- _Excerto da página_

◇ ◇ ◇ ◇ ◇ ◇ ◇

Apesar de eu não ser aluno de Cláudio Torres, nem sequer aluno da Universidade (ou aluno de escola alguma, diga-se), e apesar da minha vida então se dividir entre servente da construção civil e aprendiz ocasional de “técnico de restauro” no Palácio da Rosa, em Lisboa, a experiência dessas quase três semanas resultaria numa enorme amizade que nos faria reencontrar de novo em escavações, comigo enquanto voluntário em Noudar, em Mértola e de novo na Mata da Machada, até que, a seu convite, rumei a Sul, de forma definitiva, em 1986.
Pelo meio, entre um curso de Arqueologia no Centro de Arqueologia de Almada e a ida até à Gruta do Caldeirão, em Tomar, para escavar com João Zilhão, tive experiências ricas com outros arqueólogos, nomeadamente, com João Luís Cardoso, na Outurela I e II. Mas tive, sobretudo, um contacto aprofundado com o trabalho de Cláudio Torres, em Mértola.
Faço esta introdução do meu percurso de carácter muito pessoal, para justificar toda a restante crónica que aqui trago. Até porque num momento em que muito se fala em Património Cultural, gestão e desenvolvimento, vale a pena deixar aqui duas ideias que me parecem importantes para “entender” a abordagem a esses conceitos, tendo como referência a génese do projecto de Mértola e procurando esclarecer alguma falácia de determinados discursos “fabricados”, desprovidos de contextualização histórica e vestindo uma espécie de saiote anacrónico onde os olhares vestem os discursos de hoje e não as realidades de ontem.
Até porque o que fui encontrar em Mértola foi para mim uma escola que se reproduzia num trabalho desenvolvido em diálogo permanente com a autarquia sem haver o mínimo de intrometimento da estrutura de poder do Município na vida do projecto arqueológico;
Até porque vivíamos o que restava de um período de festa cívica, cultural e política, que o 25 de Abril nos trouxe, onde o descomprometimento com a projecção pessoal era total e o mais importante era o contacto sempre constante entre os fazedores de memória e o repositório dessa memória, em que cada um de nós desempenhava um e outro papel;
Até porque o início do financiamento de projectos de natureza científica permitiam conciliar esse trabalho com uma sempre permanente “agitprop”, expressão utilizada por um certo meio científico a quem o trabalho que se realizava em Mértola causava suores frios e invocava horrores em noites mal dormidas;
Até porque a preocupação permanente de quem estava no projecto era poder, através do Património Cultural, mudar, transformar, reinventar uma nova realidade cultural e social de forma natural, sem quaisquer imposições ideológicas ou de cartilha pré-concebida;
Até porque aquele projecto era a arqueologia e a “longa duração” antropológica, social, geográfica, histórica, humana, em toda a sua dimensão, e não uma outra coisa qualquer;
Até porque aquele projecto estava a ser pensado como quem tem que resolver o dia-a-dia da sua própria sobrevivência na incerteza de ter ou não ter ordenados a horas, de regalias sociais, de férias e fins-de-semana alargados;
Até porque o colocar aquele projecto no terreno era muito mais do que fazer uma simples escavação para dar uma resposta científica (sim, a Arqueologia é uma Ciência) à “abominável” e sempre incómoda presença islâmica em Portugal.

◇ ◇ ◇ ◇ ◇ ◇ ◇

- _Dados disponíveis_
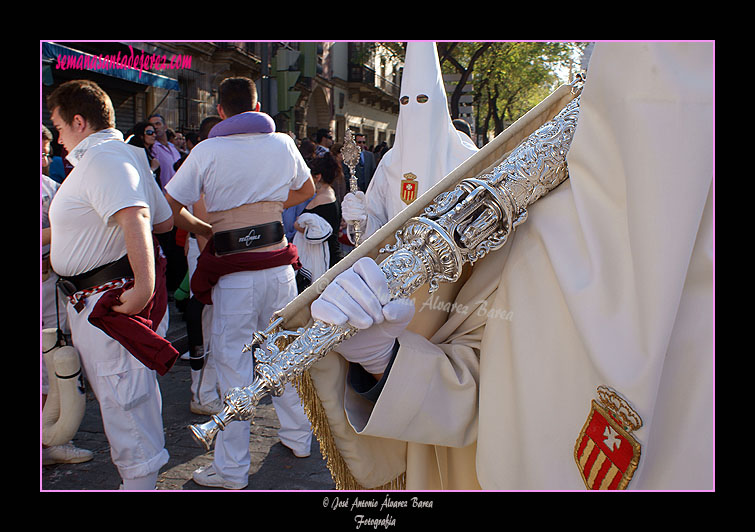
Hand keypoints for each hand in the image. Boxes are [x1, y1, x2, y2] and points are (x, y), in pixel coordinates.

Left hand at [112, 284, 152, 315]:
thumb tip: (119, 303)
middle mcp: (131, 313)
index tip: (109, 304)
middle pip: (122, 312)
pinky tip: (131, 302)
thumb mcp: (122, 296)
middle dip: (119, 308)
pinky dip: (130, 307)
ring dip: (125, 308)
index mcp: (125, 310)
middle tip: (116, 303)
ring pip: (128, 311)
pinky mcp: (140, 309)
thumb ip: (119, 301)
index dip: (111, 306)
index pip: (115, 310)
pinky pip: (133, 309)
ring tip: (124, 302)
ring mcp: (136, 311)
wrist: (145, 290)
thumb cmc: (133, 293)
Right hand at [311, 257, 413, 374]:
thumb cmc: (386, 322)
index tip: (385, 302)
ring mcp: (330, 293)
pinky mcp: (320, 310)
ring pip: (335, 293)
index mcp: (364, 273)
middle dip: (367, 301)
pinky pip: (320, 307)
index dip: (376, 281)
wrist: (373, 345)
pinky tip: (342, 321)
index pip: (365, 264)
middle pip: (350, 279)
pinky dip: (331, 314)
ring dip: (353, 310)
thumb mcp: (401, 316)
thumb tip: (389, 310)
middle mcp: (344, 279)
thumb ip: (402, 309)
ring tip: (367, 324)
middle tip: (378, 318)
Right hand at [341, 191, 366, 223]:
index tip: (361, 201)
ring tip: (364, 211)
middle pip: (350, 204)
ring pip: (350, 211)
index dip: (355, 199)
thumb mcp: (362, 199)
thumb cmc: (361, 205)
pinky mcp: (345, 216)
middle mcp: (344, 203)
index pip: (349, 196)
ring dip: (358, 211)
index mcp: (347, 197)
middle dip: (358, 206)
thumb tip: (357, 193)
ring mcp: (343, 210)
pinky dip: (358, 216)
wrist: (361, 214)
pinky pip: (351, 216)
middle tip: (364, 207)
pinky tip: (363, 217)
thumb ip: (360, 194)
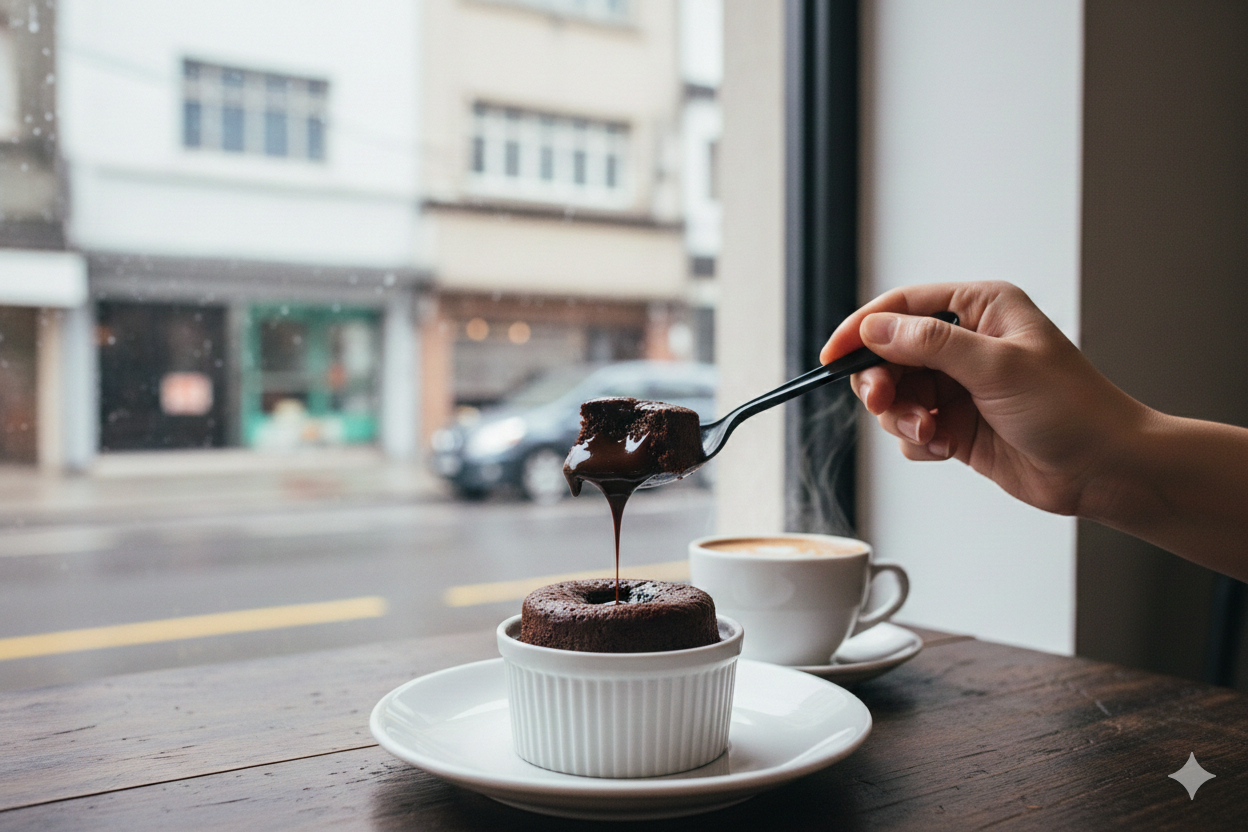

◇ ◇ ◇ ◇ ◇ ◇ ◇

- _Tarefas a realizar_
**A.** Reproduza sem alterações o trecho do excerto que começa nas palavras "Apesar de eu" e termina em "definitiva, em 1986.".
**B.** Responda, com base no excerto, às perguntas seguintes:
(i) Em que ano se deu a ida definitiva para Sul?
(ii) Com que arqueólogo se escavou na Gruta do Caldeirão, em Tomar?
(iii) Em que palácio de Lisboa decorria a aprendizagem ocasional de "técnico de restauro"?
Os itens não servem para nada neste trabalho.

- _Respostas aos exercícios_
**A.**
Apesar de eu não ser aluno de Cláudio Torres, nem sequer aluno da Universidade (ou aluno de escola alguma, diga-se), e apesar da minha vida então se dividir entre servente da construção civil e aprendiz ocasional de “técnico de restauro” no Palácio da Rosa, em Lisboa, a experiência dessas quase três semanas resultaria numa enorme amizade que nos faria reencontrar de novo em escavações, comigo enquanto voluntário em Noudar, em Mértola e de novo na Mata da Machada, até que, a seu convite, rumei a Sul, de forma definitiva, em 1986.

**B.**
(i) Em 1986.
(ii) Com João Zilhão.
(iii) No Palácio da Rosa.